3. A voltage regulator according to claim 1; wherein the current adding circuit comprises a pair of bleeder resistors for dividing the output voltage, a first N-MOS transistor ON/OFFcontrolled by as voltage at a connection point between the bleeder resistors, a resistor for raising a voltage in a drain of the first NMOS transistor, an inverter to which a voltage at a connection point between the drain of the first N-MOS transistor and an end of the resistor is inputted, a second N-NOS transistor ON/OFF-controlled by an output voltage of the inverter, and a third N-MOS transistor having a gate to which a reference voltage is applied.

4. A voltage regulator according to claim 1; wherein the current adding circuit controls the operating current of the error amplifier to a temporary large value only when the output voltage of the output terminal is higher than the predetermined value.

5. A voltage regulator comprising:

a reference voltage circuit;

a voltage source;

an output terminal from which an output voltage is outputted in accordance with a voltage of the voltage source;

a voltage dividing circuit for dividing the output voltage of the output terminal;

an error amplifier for outputting a signal in accordance with an output of the voltage dividing circuit and an output of the reference voltage circuit; and

control means for controlling an operating current of the error amplifier to a temporary large value only in a case when the output voltage of the output terminal is higher than a predetermined value.
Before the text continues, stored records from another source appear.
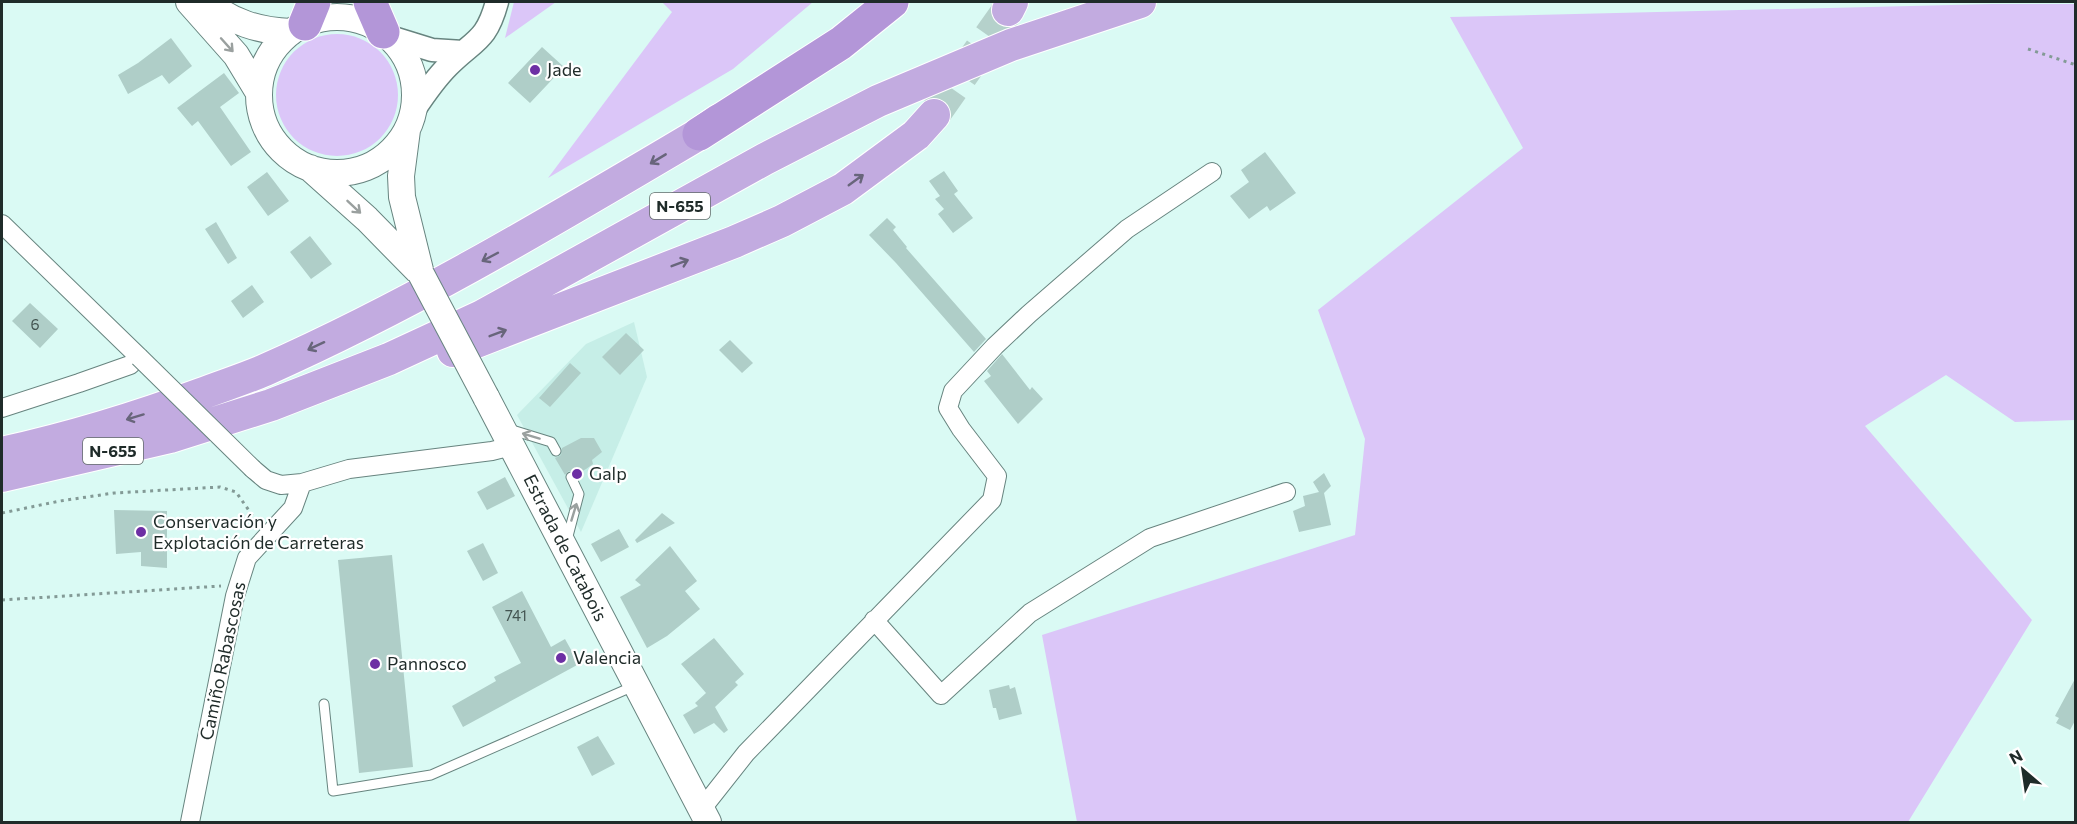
<svg xmlns="http://www.w3.org/2000/svg" width="2077" height="824" font-family="Commissioner,sans-serif">
<style>
.built{fill:#c6eee7}
.green{fill:#dbc6f8}
.building{fill:#afcec8}
.lines{fill:none;stroke-linecap:round;stroke-linejoin:round}
.trunk-tunnel{stroke:#b5d1cb;stroke-width:32;stroke-dasharray:32 16;stroke-linecap:butt}
.service-casing{stroke:#67847f;stroke-width:11}
.minor-casing{stroke:#67847f;stroke-width:20}
.tertiary-casing{stroke:#67847f;stroke-width:25}
.secondary-casing{stroke:#67847f;stroke-width:28}
.trunk-casing{stroke:#fff;stroke-width:34}
.motorway-casing{stroke:#fff;stroke-width:35}
.path{stroke:#839a96;stroke-width:3;stroke-dasharray:3 4.5;stroke-linecap:butt}
.service{stroke:#fff;stroke-width:9}
.minor{stroke:#fff;stroke-width:18}
.tertiary{stroke:#fff;stroke-width:22}
.secondary{stroke:#fff;stroke-width:26}
.trunk{stroke:#c2abe0;stroke-width:32}
.motorway{stroke:#b396d8;stroke-width:33}
.minor-bridge-casing{stroke:#67847f;stroke-width:20;stroke-linecap:butt}
.secondary-bridge-casing{stroke:#67847f;stroke-width:28;stroke-linecap:butt}
.minor-bridge{stroke:#fff;stroke-width:18}
.secondary-bridge{stroke:#fff;stroke-width:26}
.oneway{stroke:#9aa09f}
.oneway2{stroke:#68657b}
.poi-dot{fill:#6d2fa4;stroke:#fff;stroke-width:2}
.labels{text-anchor:middle;stroke-width:4.5;stroke-linejoin:round;paint-order:stroke}
.number-label{font-size:15px;fill:#435451}
.shield{fill:#fff;stroke:#626b69;stroke-width:1.5}
.shield-label{font-size:16px;font-weight:bold;fill:#1f2b29}
.poi-label{font-size:18px;fill:#1f2b29;stroke:#fff;text-anchor:start}
.street-label{font-size:18px;fill:#1f2b29;stroke:#fff}
</style>
<rect width="100%" height="100%" fill="#dafaf4"/>
<path class="built" d="M634,322L647,377L581,532L517,415L586,344Z"/>
<path class="green" d="M514,2H556L505,38Z
M662,2H813L733,69L548,178L672,12Z
M1992,4H2075V420L2015,422L1946,375L1865,426L2032,620L1908,822H1077L1042,635L1355,535L1365,439L1318,310L1523,148L1450,17Z
M276 95a61 61 0 1 1 122 0a61 61 0 1 1-122 0Z"/>
<path class="building" d="M171,38L192,66L169,84L162,75L128,94L118,75L138,63Z
M542,47L564,67L530,103L508,83Z
M224,73L239,93L220,107L251,152L231,166L198,121L192,126L177,108Z
M1265,152L1296,193L1270,211L1267,206L1249,219L1230,196L1249,182L1241,170Z
M944,171L958,191L954,194L973,218L953,233L938,214L944,209L935,199L940,196L929,181Z
M267,172L289,201L268,216L247,187Z
M887,218L896,227L893,230L907,247L906,248L986,339L974,352L896,263L869,235Z
M216,222L237,258L228,264L205,229Z
M310,236L332,264L311,279L290,252Z
M252,285L264,302L243,318L231,301Z
M30,303L58,329L40,348L12,321Z
M626,333L644,350L620,375L602,357Z
M730,340L753,363L742,373L719,350Z
M1002,354L1030,390L1032,387L1043,399L1018,424L984,381L991,376L987,371Z
M570,363L581,373L550,407L539,398Z
M581,438H594L602,452L592,460L593,464L586,469L577,474L574,471H569L565,475L555,458L561,455L562,448Z
M1324,473L1331,486L1324,493L1331,525L1299,532L1293,511L1305,506L1303,496L1319,492L1313,482Z
M505,477L515,496L487,510L477,492Z
M114,510L167,511V568L141,566V552L116,554Z
M662,513L675,523L637,543L635,540Z
M619,529L629,547L601,562L591,544Z
M483,543L498,573L483,581L467,551Z
M670,546L697,581L685,591L700,609L667,636L647,648L620,597L641,585L635,580Z
M392,555L413,767L359,773L338,560Z
M522,591L551,647L565,639L579,664L463,727L452,706L496,681L494,677L521,663L492,607Z
M714,638L744,674L735,682L738,685L715,707L728,730L724,733L714,723L694,734L683,715L698,706L695,703L706,693L681,664Z
M2076,677V719L2070,730L2056,723L2059,718L2055,716Z
M1009,685L1010,689L1015,687L1022,714L999,720L996,708H993L989,690Z
M598,736L615,764L592,776L577,747Z"/>
<g class="lines">
<path class="trunk-tunnel" d="M934,115L1008,10"/>
<defs>
<path id="service" d="M509,429L551,442L556,451
M567,540L579,494L571,477
M324,704L333,791L431,775L634,686"/>
<path id="minor" d="M2,224L139,357L130,365L79,383L2,408
M253,469L266,480L281,485L302,483L349,469L492,451L512,446
M874,620L941,695L1030,613L1150,538L1286,492
M701,810L746,753L992,500L997,476L961,429L948,408L953,391L995,346L1029,314L1127,229L1212,172
M190,822L235,596L247,558L293,508L302,483"/>
<path id="tertiary" d="M390,37L432,50L463,52
M414,110C424,95 435,79 448,66C475,39 486,42 497,2"/>
<path id="secondary" d="M189,2L236,55L259,93
M206,2C232,22 258,31 291,32
M259 95a78 78 0 1 1 156 0a78 78 0 1 1-156 0Z
M407,130L401,176L402,197L421,274
M310,168L367,219L421,274
M486,397L708,822"/>
<path id="trunk" d="M1008,10L1012,2
M453,351L734,242L782,221L843,189L916,135L934,115
M2,453C70,438 136,418 201,394C222,386 244,379 265,370C416,303 557,218 699,134L719,120
M2,476L170,437L271,405L389,359L482,316L765,159L878,101L1011,45L1140,2"/>
<path id="motorway" d="M370,2L383,32
M305,24L314,2
M699,134L841,43L892,2"/>
</defs>
<use href="#service" class="service-casing"/>
<use href="#minor" class="minor-casing"/>
<use href="#tertiary" class="tertiary-casing"/>
<use href="#secondary" class="secondary-casing"/>
<use href="#trunk" class="trunk-casing"/>
<use href="#motorway" class="motorway-casing"/>
<path class="path" d="M2028,49L2076,65
M2,513L60,501L114,493L220,487L236,492L257,522
M2,600L221,586"/>
<use href="#service" class="service"/>
<use href="#minor" class="minor"/>
<use href="#tertiary" class="tertiary"/>
<use href="#secondary" class="secondary"/>
<use href="#trunk" class="trunk"/>
<use href="#motorway" class="motorway"/>
<defs>
<path id="minor-bridge" d="M139,357L253,469"/>
<path id="secondary-bridge" d="M421,274L486,397"/>
</defs>
<use href="#minor-bridge" class="minor-bridge-casing"/>
<use href="#secondary-bridge" class="secondary-bridge-casing"/>
<use href="#minor-bridge" class="minor-bridge"/>
<use href="#secondary-bridge" class="secondary-bridge"/>
</g>
<defs><path id="oneway-shaft" d="M-6 0H5M1.5-3L5.5 0L1.5 3" fill="none" stroke-width="1.6" stroke-linecap="round" stroke-linejoin="round" transform="scale(1.5)"/></defs>
<g class="oneway">
<use href="#oneway-shaft" transform="translate(227 45) rotate(48)"/>
<use href="#oneway-shaft" transform="translate(354 207) rotate(43)"/>
<use href="#oneway-shaft" transform="translate(531 436) rotate(-163)"/>
<use href="#oneway-shaft" transform="translate(574 512) rotate(-73)"/>
</g>
<g class="oneway2">
<use href="#oneway-shaft" transform="translate(658 159) rotate(149)"/>
<use href="#oneway-shaft" transform="translate(856 180) rotate(-36)"/>
<use href="#oneway-shaft" transform="translate(490 257) rotate(152)"/>
<use href="#oneway-shaft" transform="translate(680 263) rotate(-21)"/>
<use href="#oneway-shaft" transform="translate(498 333) rotate(-21)"/>
<use href="#oneway-shaft" transform="translate(316 346) rotate(155)"/>
<use href="#oneway-shaft" transform="translate(135 417) rotate(163)"/>
</g>
<g class="poi-dot">
<circle cx="535" cy="70" r="6"/>
<circle cx="577" cy="474" r="6"/>
<circle cx="141" cy="532" r="6"/>
<circle cx="561" cy="658" r="6"/>
<circle cx="375" cy="664" r="6"/>
</g>
<g class="labels">
<g class="number-label">
<text x="35" y="330">6</text>
<text x="516" y="621">741</text>
</g>
<g class="shield">
<rect x="650" y="193" width="60" height="26" rx="4.5"/>
<rect x="83" y="438" width="60" height="26" rx="4.5"/>
</g>
<g class="shield-label">
<text x="680" y="212">N-655</text>
<text x="113" y="457">N-655</text>
</g>
<g class="poi-label">
<text x="547" y="76">Jade</text>
<text x="589" y="480">Galp</text>
<text x="153" y="528">Conservación y<tspan x="153" dy="21">Explotación de Carreteras</tspan></text>
<text x="573" y="664">Valencia</text>
<text x="387" y="670">Pannosco</text>
</g>
<g class="street-label">
<text transform="translate(565 548) rotate(63)" y="6">Estrada de Catabois</text>
<text transform="translate(223 661) rotate(-78)" y="6">Camiño Rabascosas</text>
</g>
</g>
<rect width="2077" height="824" fill="none" stroke="#1f2b29" stroke-width="6"/>
<g transform="translate(2023 770) rotate(331)" stroke="#ffffff" stroke-width="4.5" paint-order="stroke">
<path d="M0-4.5L10 22L0 15L-10 22Z" fill="#1f2b29"/>
<text y="-9" font-size="16" font-weight="bold" text-anchor="middle" fill="#1f2b29">N</text>
</g>
</svg>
6. A voltage regulator according to claim 5; further comprising an output transistor connected between the voltage source and the voltage dividing circuit and ON/OFF-controlled in accordance with the signal outputted from the error amplifier.

7. A voltage regulator according to claim 5; wherein the control means comprises a current adding circuit having a pair of bleeder resistors for dividing the output voltage, a first N-MOS transistor ON/OFF-controlled by as voltage at a connection point between the bleeder resistors, a resistor for raising a voltage in a drain of the first N-MOS transistor, an inverter to which a voltage at a connection point between the drain of the first N-MOS transistor and an end of the resistor is inputted, a second NMOS transistor ON/OFF-controlled by an output voltage of the inverter, and a third N-MOS transistor having a gate to which a reference voltage is applied.

8. A voltage regulator according to claim 5; wherein the control means includes means for controlling, in cases other than when the output voltage of the output terminal is higher than the predetermined value, the operating current of the error amplifier to a small value to achieve a reduction in power consumption of the voltage regulator.

9. An electronic device comprising the voltage regulator according to claim 5.